Cada dia de fome na cidade sitiada de Bihac e de combate nas montanhas que cercam Sarajevo vem tornar um pouco mais flagrante, e mais vergonhoso, o fracasso da chamada comunidade internacional em interferir de qualquer modo remotamente produtivo no conflito que dilacera a Bósnia.
Da incapacidade de manter abertas rotas de ajuda humanitária aos inúteis ataques aéreos da antes temida Otan; da tomada de 400 soldados da ONU como reféns à sucessão de cessar-fogos e planos de paz desprezados, a coleção de iniciativas frustradas foi-se acumulando a ponto de o secretário-geral da ONU ter sido vaiado nas ruas de Sarajevo pelos mesmos habitantes que desde o princípio afirmava defender. Somando afronta à humilhação, não foi nem recebido pelo líder dos sérvios bósnios.
Agora, tão perplexas quanto no início da guerra, a ONU ameaça abandonar a Bósnia e a Otan estuda desistir de patrulhar as zonas de exclusão aérea. São sinais patentes da situação de impotência a que se condenou a comunidade internacional quando optou por reduzir riscos e custos e não intervir de forma determinada no conflito.
Mas mesmo essa estratégia inócua e hesitante já vem causando desentendimentos. França, Alemanha, EUA e Rússia defendem teses crescentemente divergentes sobre o embargo de armas aos muçulmanos, o boicote à Sérvia ou a oportunidade de ataques aéreos. A França chegou a culpar os EUA pelo recrudescimento dos combates. É um movimento que pode enfraquecer ainda mais a posição internacional.
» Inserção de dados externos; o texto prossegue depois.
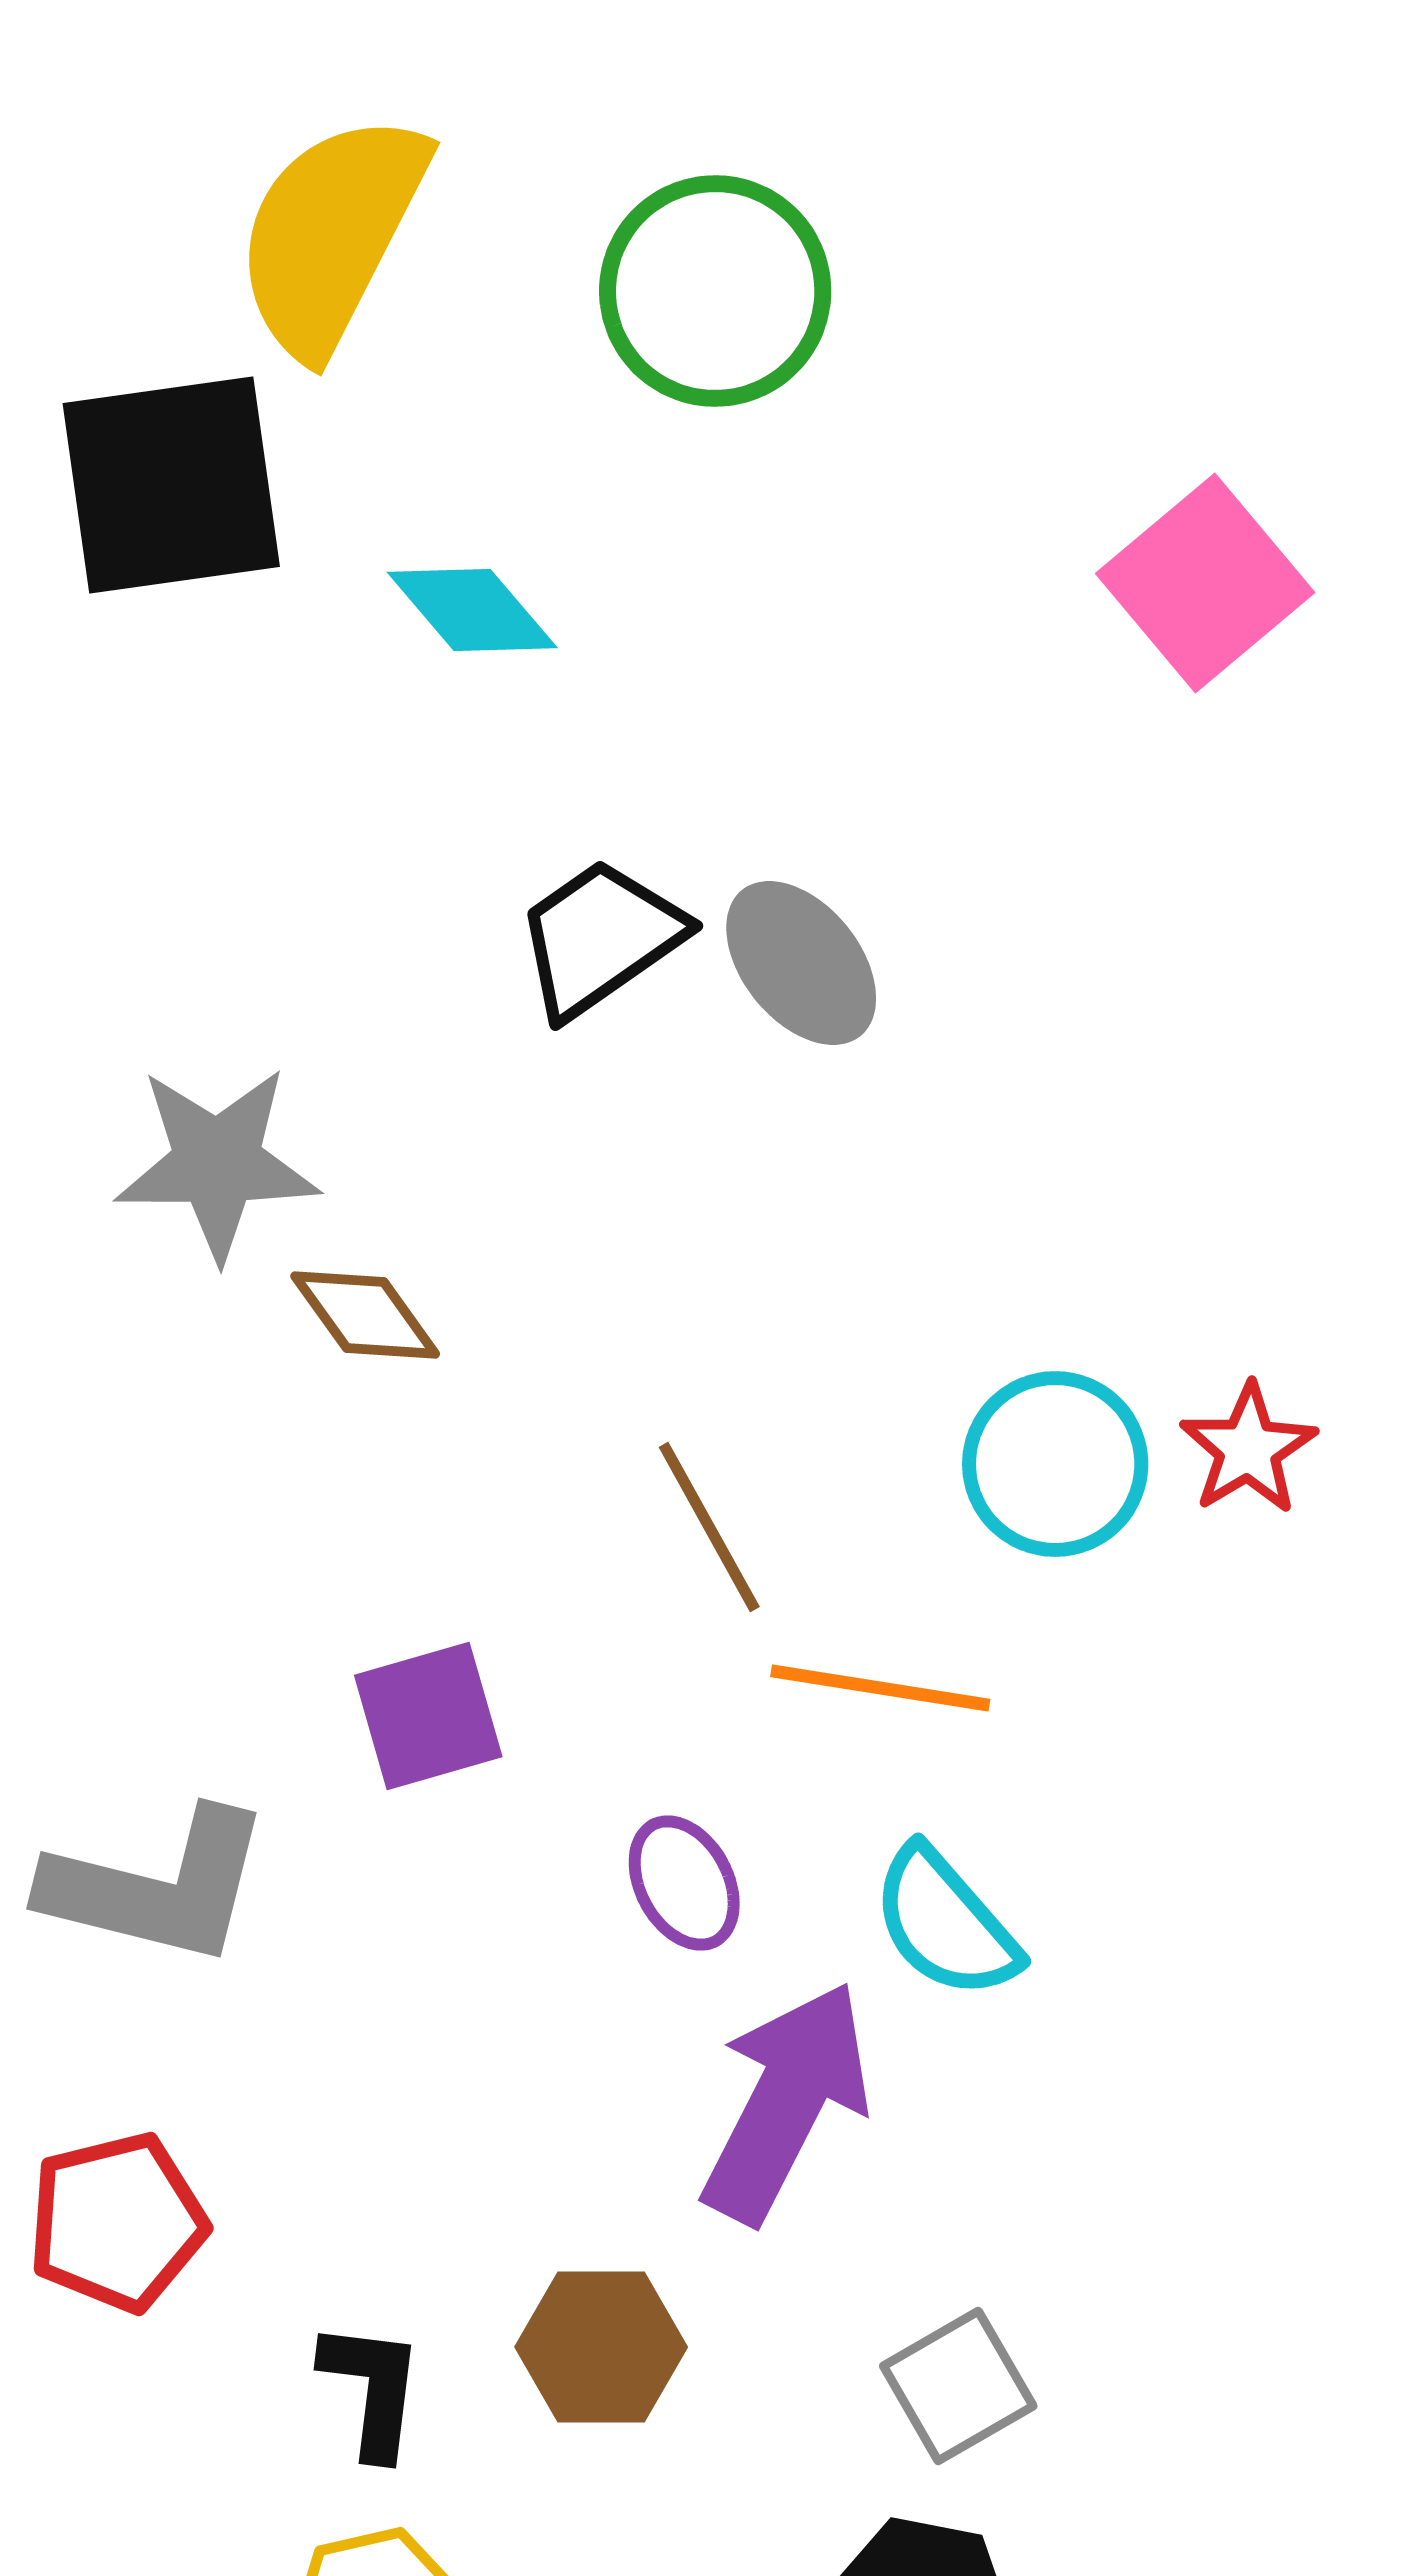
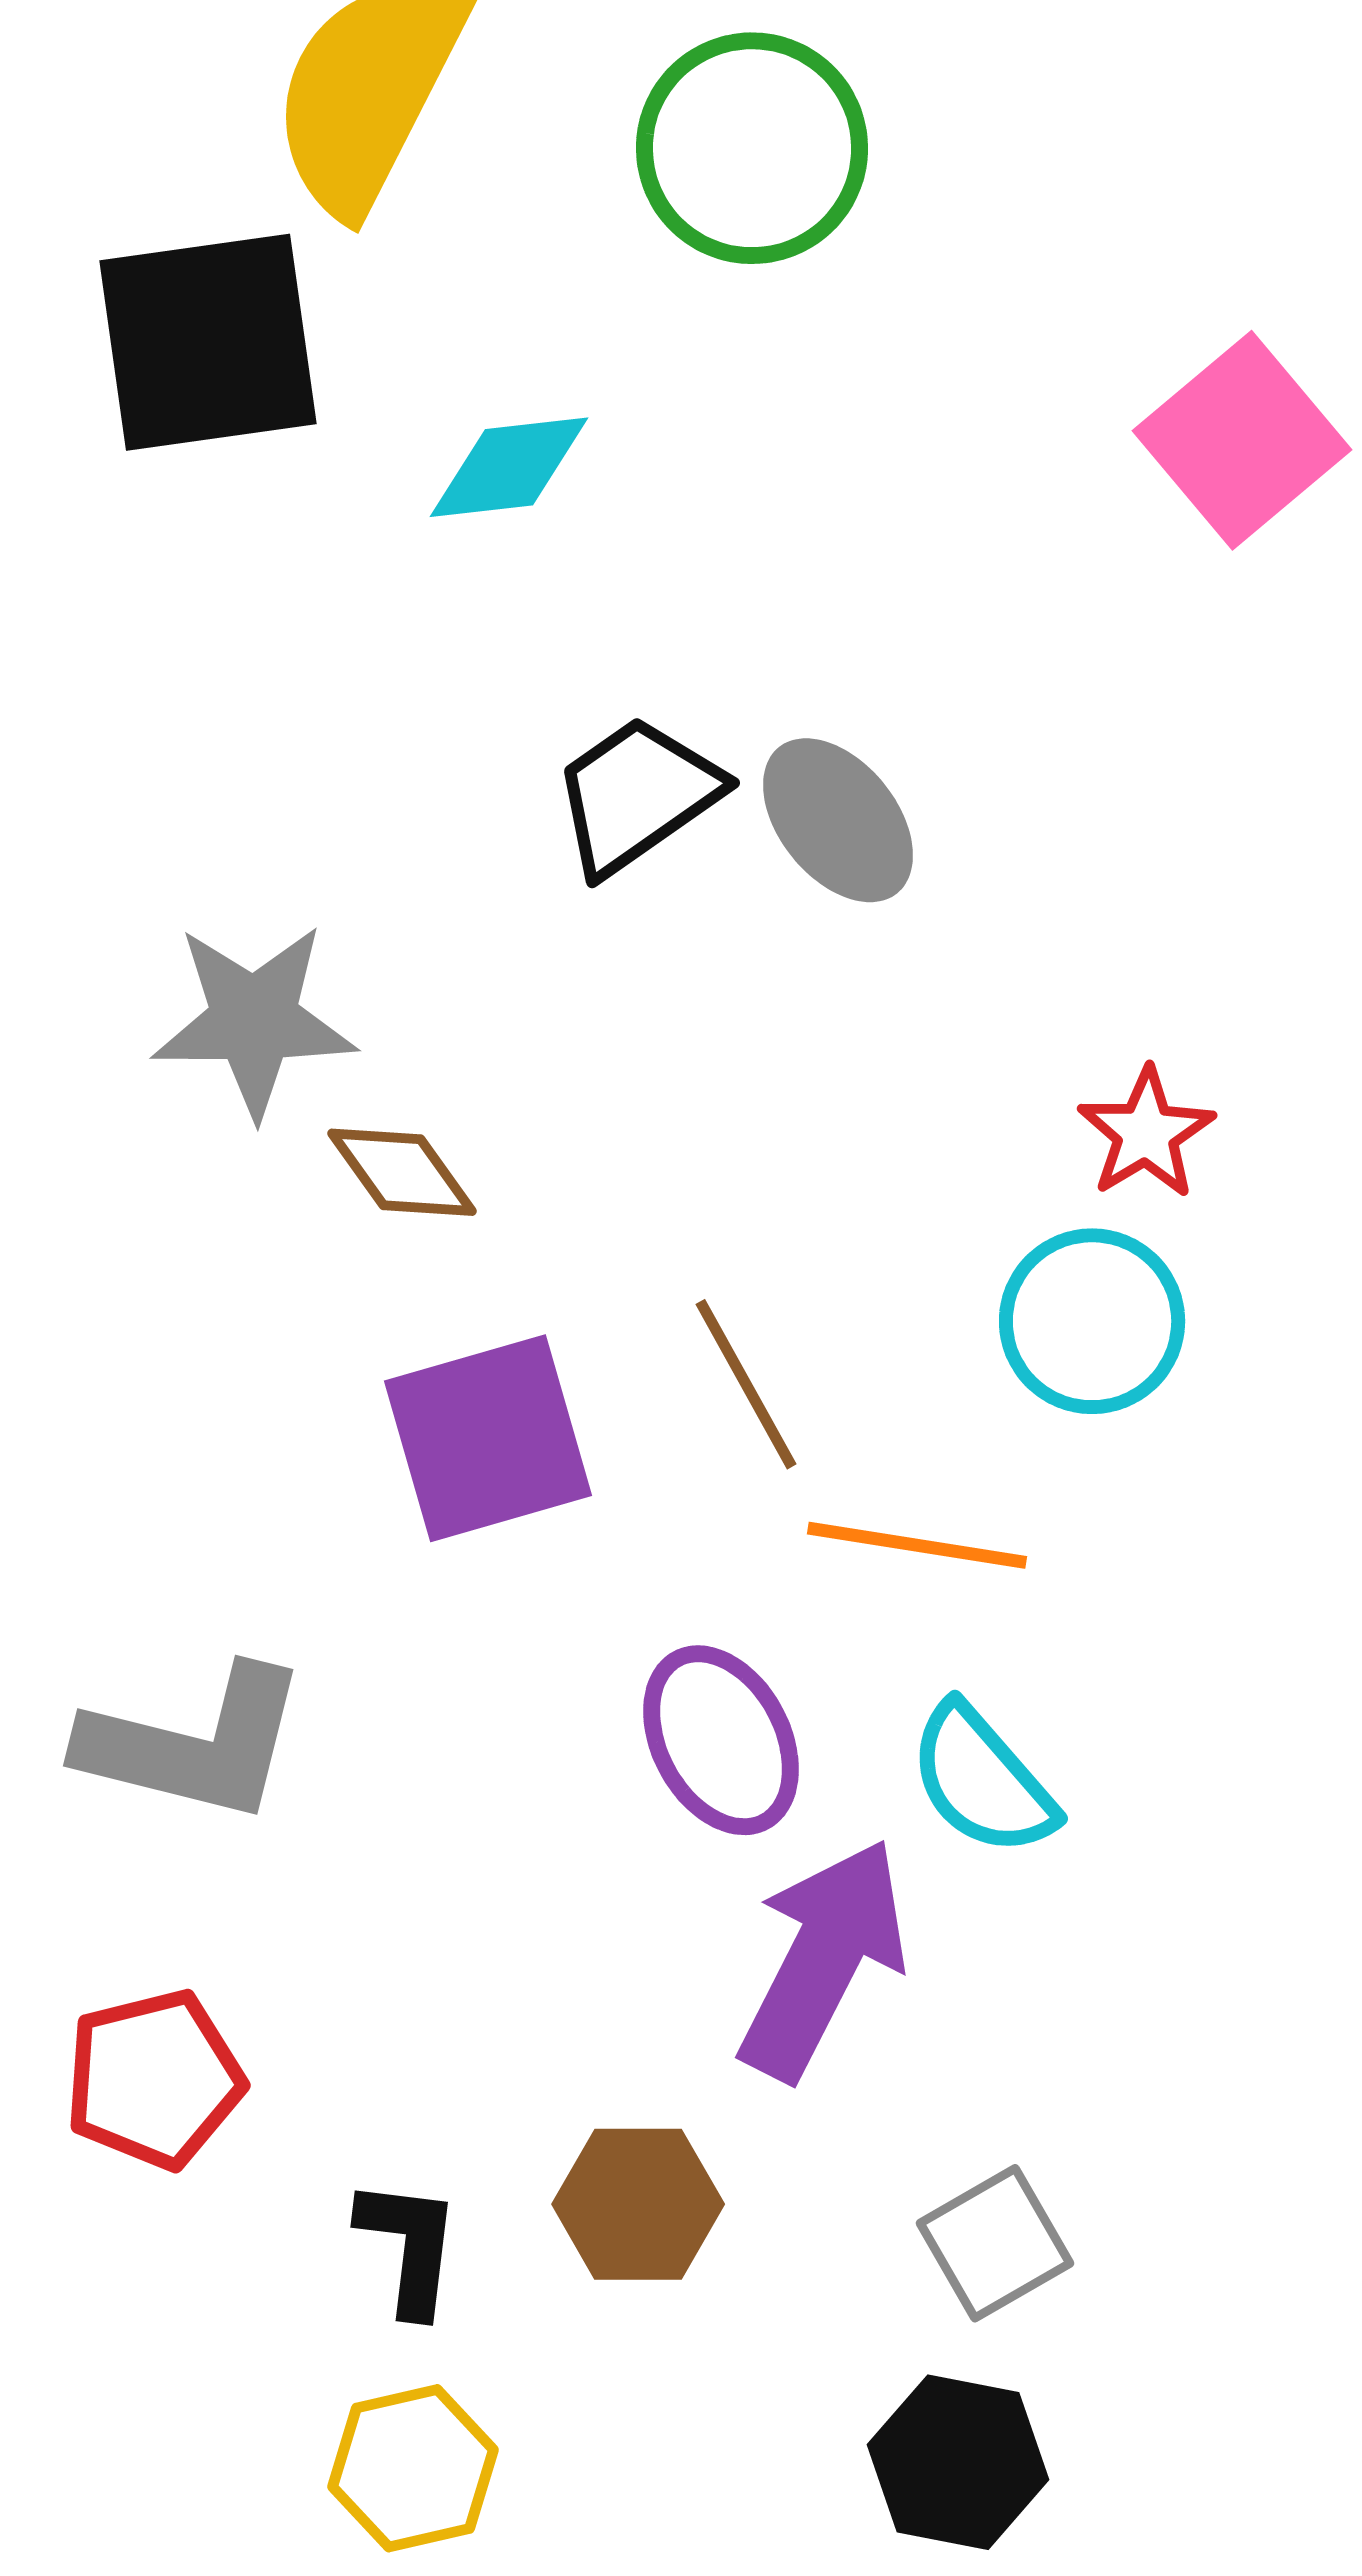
cyan diamond: (472, 610) -> (509, 467), turned -56
red star: (1248, 1449) -> (1146, 1133), moved
purple square: (428, 1716) -> (488, 1438), moved, size x1.4
purple ellipse: (684, 1883) -> (721, 1740), size x1.4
O mais grave é que, enquanto se sucedem tombos e tropeços, a luta prossegue, tão violenta como antes, e pessoas continuam a passar fome, a ser expulsas de suas casas e cidades, a morrer. Oposto da mostra de força e de coordenação que foi a Guerra do Golfo, a esquálida intervenção na carnificina bósnia recoloca em tela os temores de que a ordem mundial pós-Guerra Fria seja perigosamente mais desordenada do que aquela que a antecedeu.